### SELECTED EXCERPT
The field of interest is one of ExxonMobil''s development assets in offshore West Africa discovered in the late 90’s. A main appraisal well was recently drilled to confirm the existence of reserves updip of existing well control within the Lower Miocene deepwater reservoir. The oil reservoir is a steeply dipping (20-45 degrees) deepwater channel complex located on a flank trap of a piercement salt diapir. The discovery well was drilled in late 90’s by the “Well A” exploration well and possesses a class II DHI response. Poor seismic data quality prevented subsequent confident predictions of reservoir thickness and reservoir quality updip of the “Well A” well. The application of Spectral Decomposition allowed us to discriminate the most significant frequency content of the reservoir and thus optimize the seismic image quality for stratigraphic and DHI interpretation. Reservoir imaging was high-graded by applying a bandpass filter to preserve the most significant frequencies of the reservoir reflections. The resultant dataset revealed the expected DHI response for a class II anomaly, showed clear reservoir amplitude conformance to structure, improved the stratigraphic details for higher confidence interpretation and ultimately supported the presence of thick high-quality reservoir section updip from the “Well A” well. The “Well B” appraisal was drilled two years later to a target picked on the basis of the spectral decomposition analysis. The well penetrated over 154 meters measured depth (113 meters TVD) of net oil sands, confirming the presence of thick, high-quality oil sands updip of the “Well A” well.

### PROVIDED RECORDS
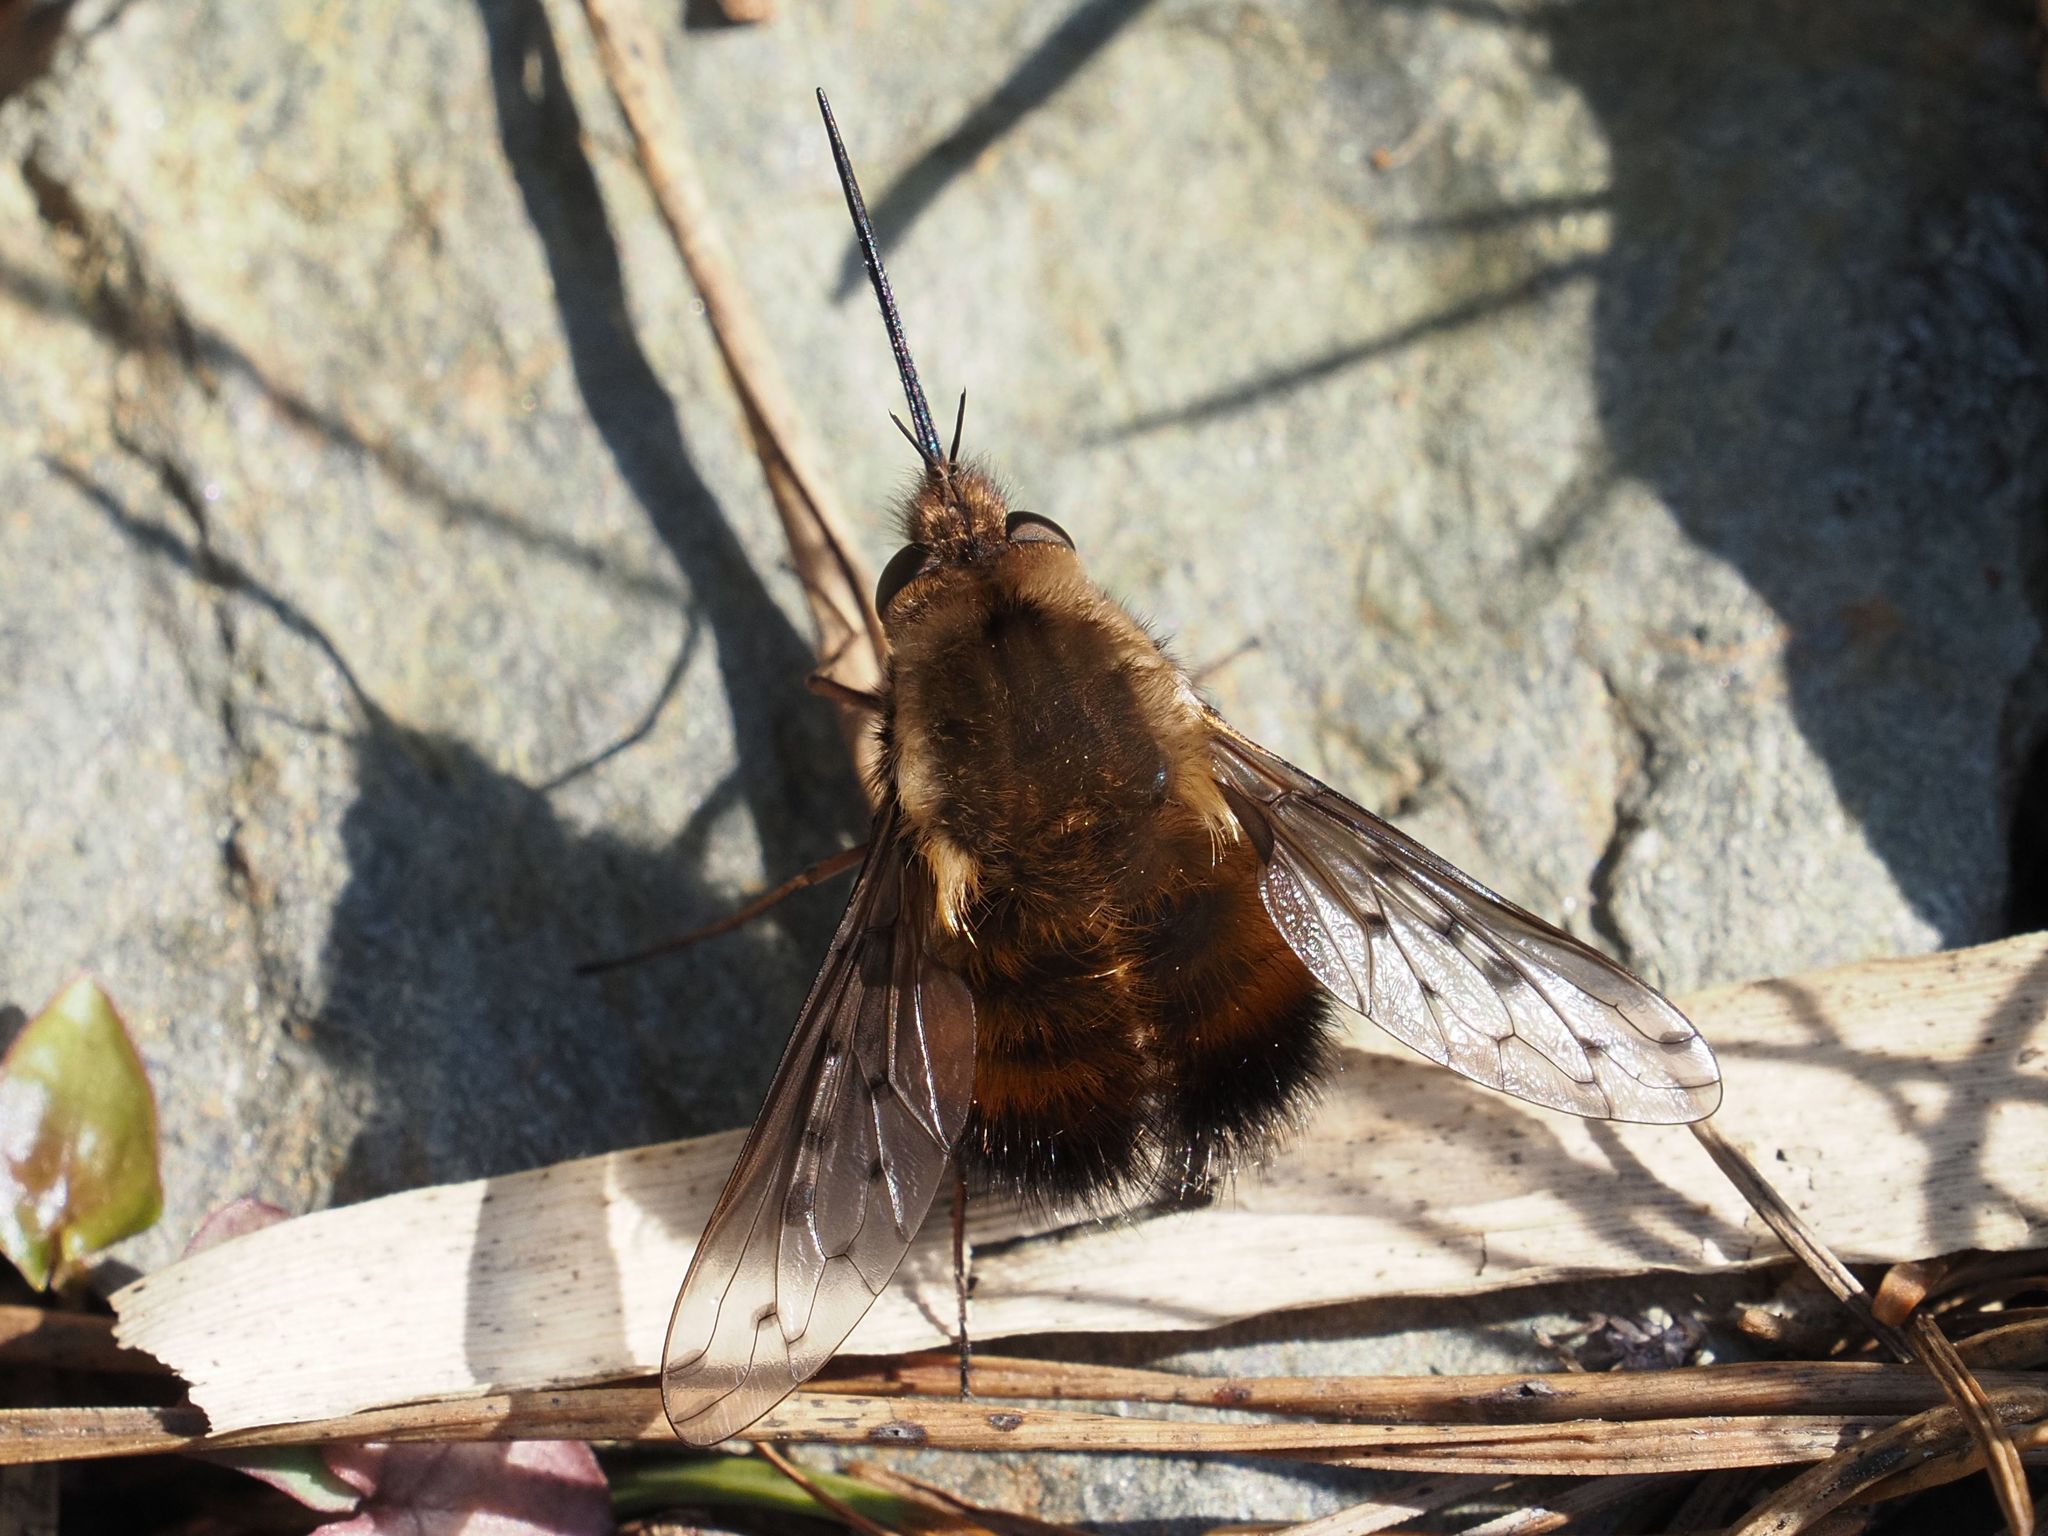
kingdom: Animalia
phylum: Arthropoda
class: Insecta
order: Diptera
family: Bombyliidae
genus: Bombylius
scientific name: Bombylius discolor
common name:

### PROBLEMS TO SOLVE
a. In the passage on the offshore West Africa oil field, what did the resultant dataset do after the bandpass filter was applied? List each result.
b. Carry on the account of the offshore West Africa oil field from its last sentence.

### ANSWERS TO EACH TASK
a.
- Revealed the expected DHI response for a class II anomaly
- Showed clear reservoir amplitude conformance to structure
- Improved the stratigraphic details for higher confidence interpretation
- Supported the presence of thick high-quality reservoir section updip from the "Well A" well

b.
The field presented in this paper is part of an ExxonMobil operated development area in offshore West Africa. The field was originally discovered by the exploration well, “Well A”, which penetrated two reservoir intervals, one of them is the Lower Miocene main objective. The reservoir is interpreted to be a southeast-northwest trending confined deepwater channel complex averaging 2-4 km wide and 60–220 m thick. The channel system is situated on a high-side salt/faultdependent closure juxtaposed against a large counter regional fault (Figure 1)
The “Well A” discovery well encountered 45 m of net oil pay in original hole and a thick blocky wet sand downdip by its sidetrack. “Well B” was proposed as a development well two years later to help prove the presence of thicker reservoir updip, evaluate its quality in the central portion of the hydrocarbon accumulation and better define the resource size. “Well B” was positioned to penetrate the oil bearing reservoir as high on structure as possible with our current drilling constraints due to pore pressure and fracture gradients. However, amplitude extraction from seismic data could not support the presence of thicker or better quality sands updip from “Well A”’s location and the drilling of the well was put on hold.
Rock properties for the reservoir were extracted from the exploration “Well A” well and its sidetrack. Ranges of reservoir properties were modeled to examine the expected signature for increasing reservoir quality filled with oil.